Transforming one cityscape at a time, East London-based artist Lakwena Maciver’s work is unparalleled in ambition and impact. Her intensely coloured, large-scale, graphic design-inspired murals have taken over the streets of London, New York and Miami with hopeful affirmations and striking colour-schemes. Whether it’s London’s Southbank, a youth detention centre in Arkansas or her own studio work, the ideas behind her practice are undeniably progressive and empowering. Much more powerful than just ‘feel good’ messaging – her ideas are rooted in Afrofuturism, spirituality and heritage. In person, Lakwena is as radiant and wholehearted as her artwork. She exudes a calm assuredness that is a blessing to encounter and her distinctive voice and presence is what so many people are drawn to. With community, people and representation at the heart of what she does, she is a much-needed figure in the contemporary British art scene. Spending the morning in her charismatic studio above Ridley Road Market in Dalston, we talked to the esteemed artist about the importance of murals in communities of colour, imposter syndrome, and why saying yes has always taken her to the next level.
How do your ideas manifest?
All of this – the murals, the paintings, the drawings – is really one whole body of work that leads on from one piece to another. It all began with this book I read called Echoes of Eden, which talks about this idea of paradise and how it pops up in a lot of cultures. This idea of heaven. All of my work has kind of flowed from that. It’s about the future.
In terms of materials and process, is it difficult or straight-forward producing work that exists outside?
I generally use household paint that is weather proof. But interestingly, one of the first walls I did in Miami, I used gold spray paint and the text read ‘I remember paradise’. The gold paint weathered, but it was nice because I was trying to comment on this sense of loss. I remember once I saw this advert made from litmus paper. It was blue and slowly turned red to show the acidy of the rain. I’m really interested in the layers of meaning in material. That’s why a collaboration I did with womenswear designer Phillipa Long was interesting. It was really exciting for me because of the nature of fabric. It’s more delicate than a flat wall. I always want to be pushing what I am doing and stretching myself.
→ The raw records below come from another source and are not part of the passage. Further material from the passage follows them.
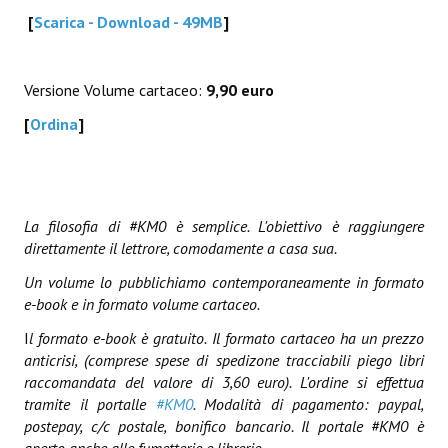
[
Scarica - Download - 49MB
Lettera 33
]
mYthoS
Versione Volume cartaceo:
9,90 euro
Prisma
[
Ordina
]
PTP
yKronos
La filosofia di #KM0 è semplice. L'obiettivo è raggiungere
American Milestone
direttamente il lettrore, comodamente a casa sua.
Spaghetti Western
Un volume lo pubblichiamo contemporaneamente in formato
e-book e in formato volume cartaceo.
Fuori Collana
I
l formato e-book è gratuito. Il formato cartaceo ha un prezzo
Riviste e Speciali
anticrisi, (comprese spese di spedizone tracciabili piego libri
raccomandata del valore di 3,60 euro). L'ordine si effettua
Be Side
tramite il portalle
#KM0
. Modalità di pagamento: paypal,
postepay, c/c postale, bonifico bancario. Il portale #KM0 è
Talkink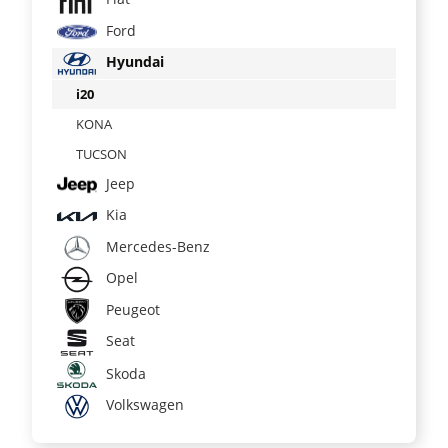
Ford
Hyundai
i20
KONA
TUCSON
Jeep
Kia
Mercedes-Benz
Opel
Peugeot
Seat
Skoda
Volkswagen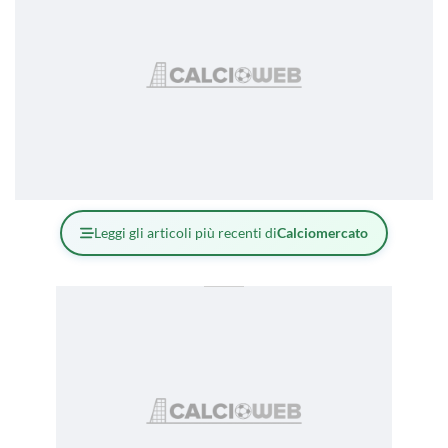
Leggi gli articoli più recenti di
Calciomercato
I studied graphic design, but ended up becoming an artist. I guess I felt limited by just making work for people. The way I was taught was very conceptual. My ideas didn’t need to be in a printed format so I ended up making these really massive paintings and that became the direction I eventually went in. I also started out painting signs in Borough Market. It was a hard job! It was a very masculine environment, but it paid better than other jobs I was doing at the time. Initially, the idea of being an artist never made sense to me. When I was young, I would do drawings for other kids in my school and people would say, ‘you should be an artist when you grow up’ but I’d say, ‘artists don’t make a lot of money’. This is when I was 9-years old! [Laughs]. Money was always an important thing in my family. I always wanted to be an accountant to make money but in secondary school, everything changed. I had an epiphany and I decided I wanted to do what I loved and become an artist but via graphic design because graphic design offered a tangible way of making money. I couldn’t have just gone to art school. I wouldn’t have known what to do! My parents aren’t artists but graphic design was my route into art. Also, that understanding of visual communication is useful to what I do. Words are really important to me.